__EXERCISE OBJECTIVE__. Collect all lines below with the string "nose".

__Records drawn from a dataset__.
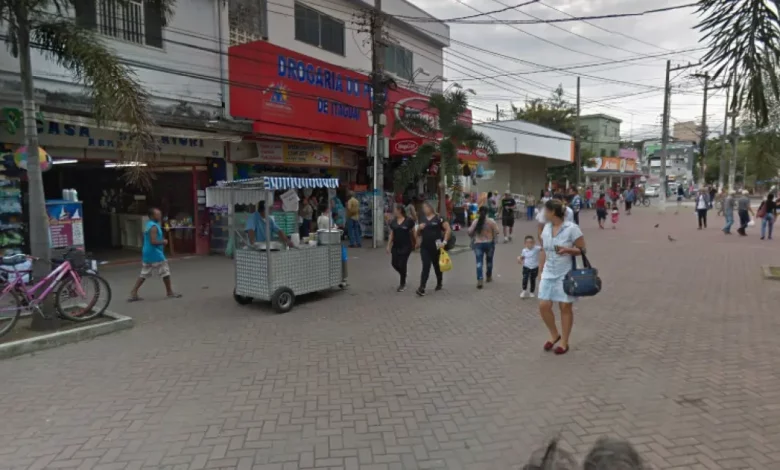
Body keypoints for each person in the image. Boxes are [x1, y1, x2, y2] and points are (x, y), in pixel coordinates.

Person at [537, 199, 585, 355]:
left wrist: (568, 250)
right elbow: (544, 250)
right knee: (544, 305)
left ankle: (564, 341)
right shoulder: (546, 228)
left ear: (552, 212)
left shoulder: (572, 228)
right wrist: (540, 269)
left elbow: (582, 249)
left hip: (566, 273)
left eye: (545, 210)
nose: (543, 213)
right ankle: (554, 334)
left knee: (565, 307)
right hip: (548, 272)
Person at [128, 208, 181, 301]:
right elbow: (153, 241)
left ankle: (134, 292)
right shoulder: (154, 227)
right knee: (165, 271)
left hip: (147, 252)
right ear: (152, 216)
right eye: (158, 214)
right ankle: (169, 292)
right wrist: (163, 242)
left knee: (144, 273)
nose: (160, 216)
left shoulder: (148, 225)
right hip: (155, 253)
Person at [416, 201, 452, 296]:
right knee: (426, 266)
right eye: (423, 208)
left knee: (437, 266)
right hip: (425, 246)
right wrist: (419, 228)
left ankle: (439, 282)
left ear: (431, 207)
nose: (424, 209)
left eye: (425, 207)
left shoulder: (439, 218)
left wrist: (444, 242)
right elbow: (418, 234)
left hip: (437, 245)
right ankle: (422, 287)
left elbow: (448, 229)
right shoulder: (422, 219)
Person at [386, 204, 416, 292]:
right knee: (394, 263)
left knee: (403, 263)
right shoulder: (393, 222)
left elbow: (414, 232)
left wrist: (416, 242)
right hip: (396, 246)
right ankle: (403, 274)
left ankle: (402, 283)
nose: (394, 211)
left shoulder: (409, 221)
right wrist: (388, 245)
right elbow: (392, 234)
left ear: (399, 210)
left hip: (406, 246)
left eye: (395, 210)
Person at [468, 206, 499, 289]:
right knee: (489, 261)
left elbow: (469, 231)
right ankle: (488, 276)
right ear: (487, 212)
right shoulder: (491, 221)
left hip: (478, 244)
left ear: (479, 212)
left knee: (479, 262)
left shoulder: (476, 221)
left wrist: (473, 235)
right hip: (489, 243)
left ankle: (480, 279)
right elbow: (497, 231)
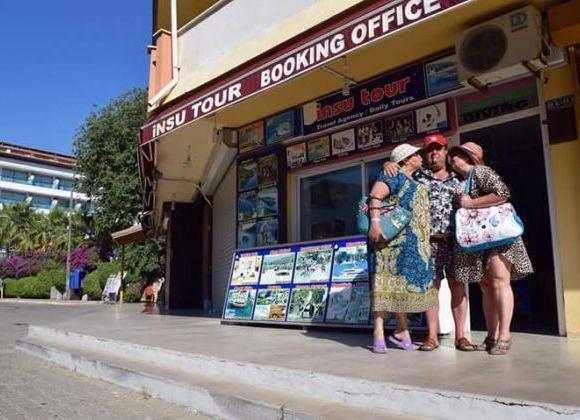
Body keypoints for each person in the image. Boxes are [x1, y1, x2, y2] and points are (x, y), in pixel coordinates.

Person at [384, 134, 474, 352]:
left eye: (438, 148)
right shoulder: (417, 177)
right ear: (425, 154)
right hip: (427, 243)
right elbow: (394, 176)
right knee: (430, 290)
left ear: (445, 150)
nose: (434, 153)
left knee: (458, 287)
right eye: (429, 150)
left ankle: (460, 336)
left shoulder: (459, 178)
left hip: (455, 241)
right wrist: (388, 164)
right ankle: (432, 336)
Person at [448, 141, 533, 355]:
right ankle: (492, 336)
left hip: (497, 237)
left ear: (469, 156)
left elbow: (502, 193)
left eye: (457, 153)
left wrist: (471, 204)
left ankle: (504, 335)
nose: (452, 157)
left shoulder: (481, 171)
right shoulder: (463, 180)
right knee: (487, 285)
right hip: (481, 240)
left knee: (499, 282)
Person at [368, 143, 436, 353]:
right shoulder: (393, 174)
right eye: (416, 154)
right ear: (406, 159)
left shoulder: (414, 178)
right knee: (384, 284)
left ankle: (402, 330)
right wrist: (375, 223)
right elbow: (376, 195)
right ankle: (378, 333)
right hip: (391, 242)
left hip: (413, 244)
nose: (421, 157)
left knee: (402, 287)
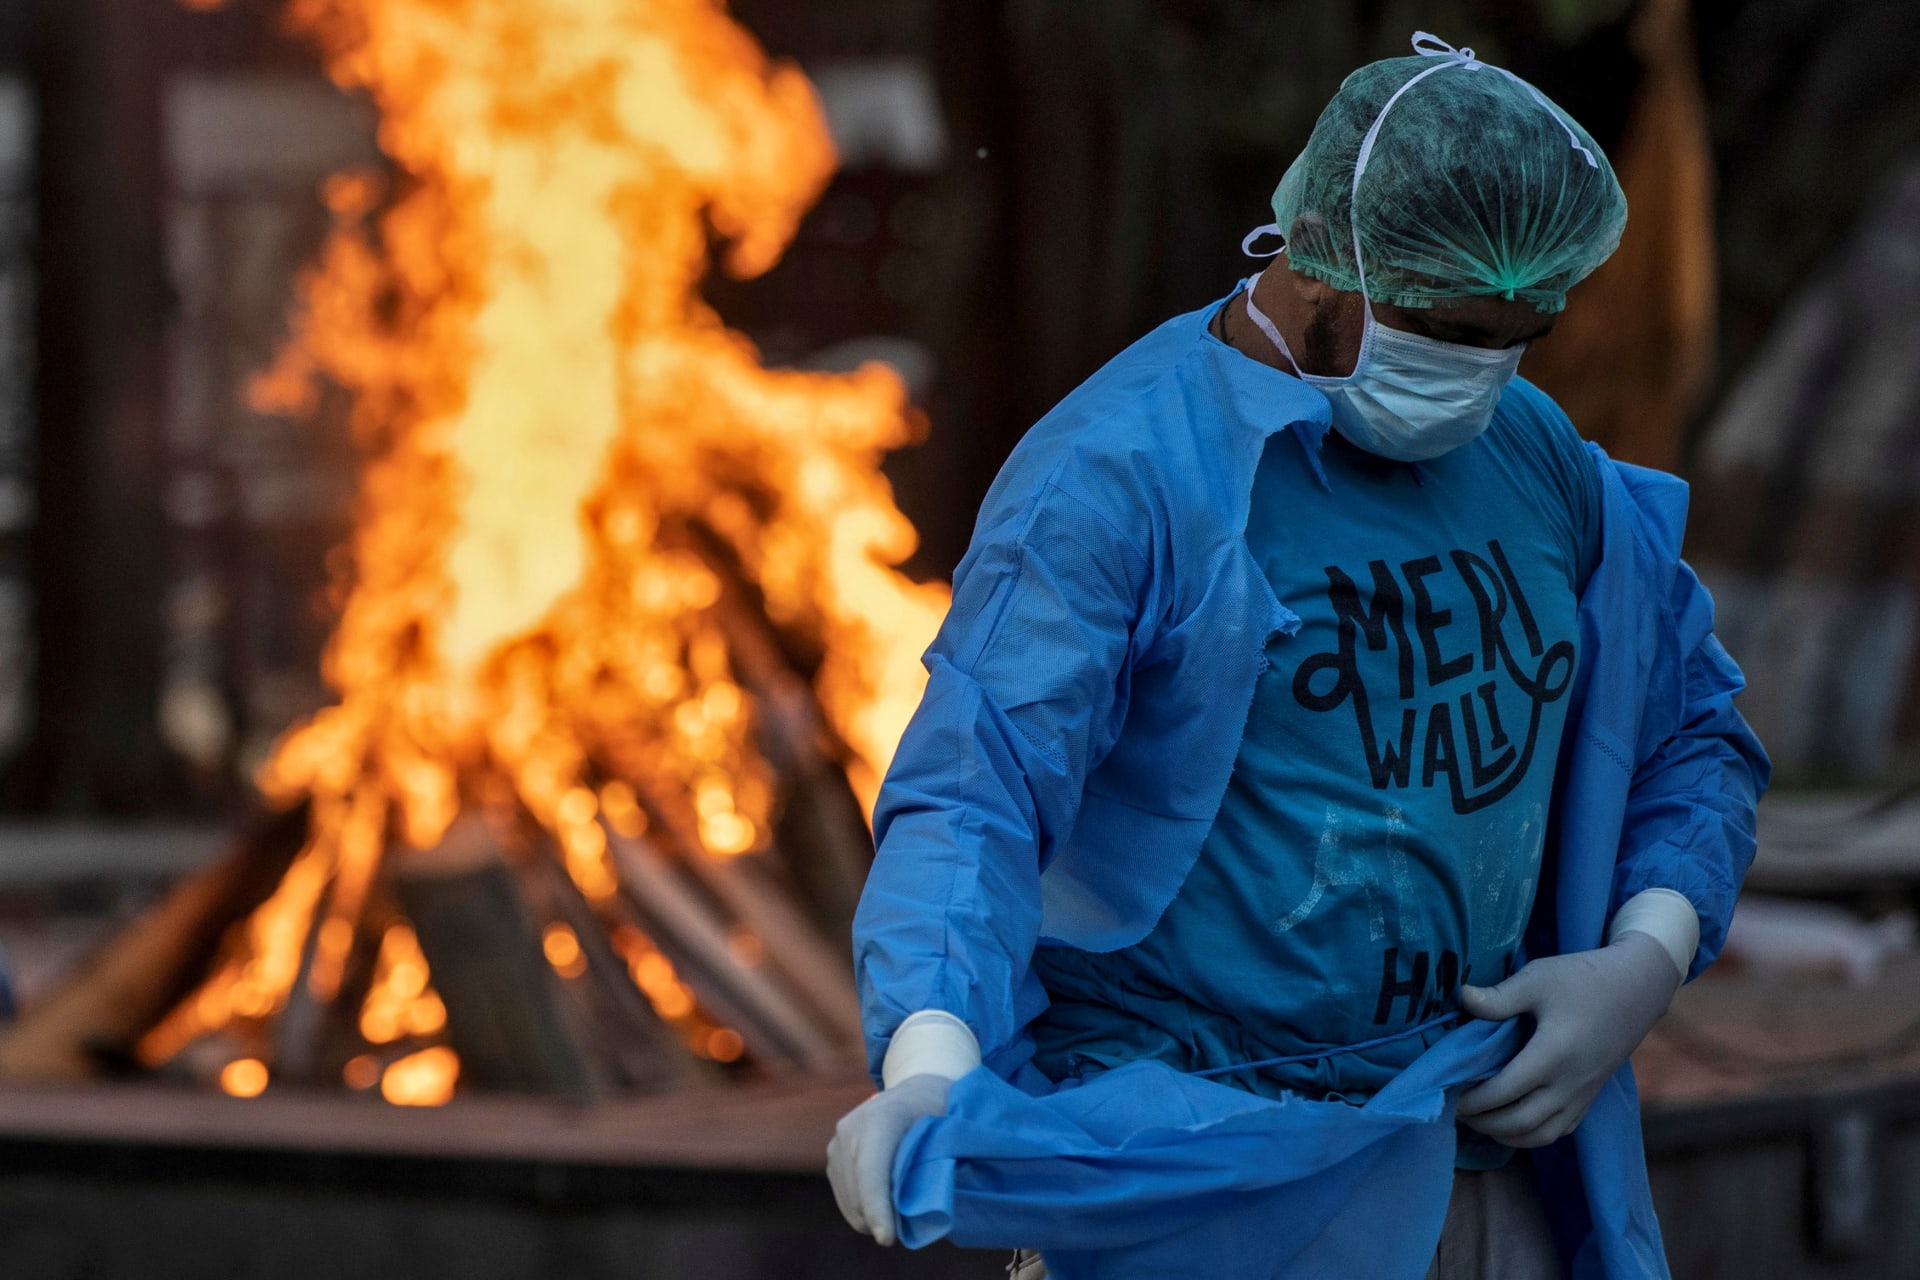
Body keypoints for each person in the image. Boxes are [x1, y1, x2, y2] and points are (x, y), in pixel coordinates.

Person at [827, 33, 1766, 1280]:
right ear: (1323, 253)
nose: (1475, 369)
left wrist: (1643, 955)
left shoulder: (1527, 446)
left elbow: (1690, 721)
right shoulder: (1125, 475)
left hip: (1490, 1141)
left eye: (1518, 332)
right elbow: (975, 789)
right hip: (1209, 1167)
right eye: (1445, 325)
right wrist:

__ANSWER TO THIS EXERCISE__.
nose: (543, 213)
nose: (160, 216)
nose: (424, 209)
nose: (394, 211)
nose: (434, 153)
nose: (452, 157)
nose: (421, 157)
nose: (1475, 369)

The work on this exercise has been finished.